• [Exercise]
All of the records below are to be copied exactly.

• [Records to use]
+--

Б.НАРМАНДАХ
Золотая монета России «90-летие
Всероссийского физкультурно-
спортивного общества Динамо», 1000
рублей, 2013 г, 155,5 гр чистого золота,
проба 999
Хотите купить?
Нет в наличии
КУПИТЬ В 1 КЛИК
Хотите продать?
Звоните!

+--

• [Task output]
Б.НАРМАНДАХ
Золотая монета России «90-летие
Всероссийского физкультурно-
спортивного общества Динамо», 1000
рублей, 2013 г, 155,5 гр чистого золота,
проба 999
Хотите купить?
Нет в наличии
КУПИТЬ В 1 КЛИК
Хотите продать?
Звоните!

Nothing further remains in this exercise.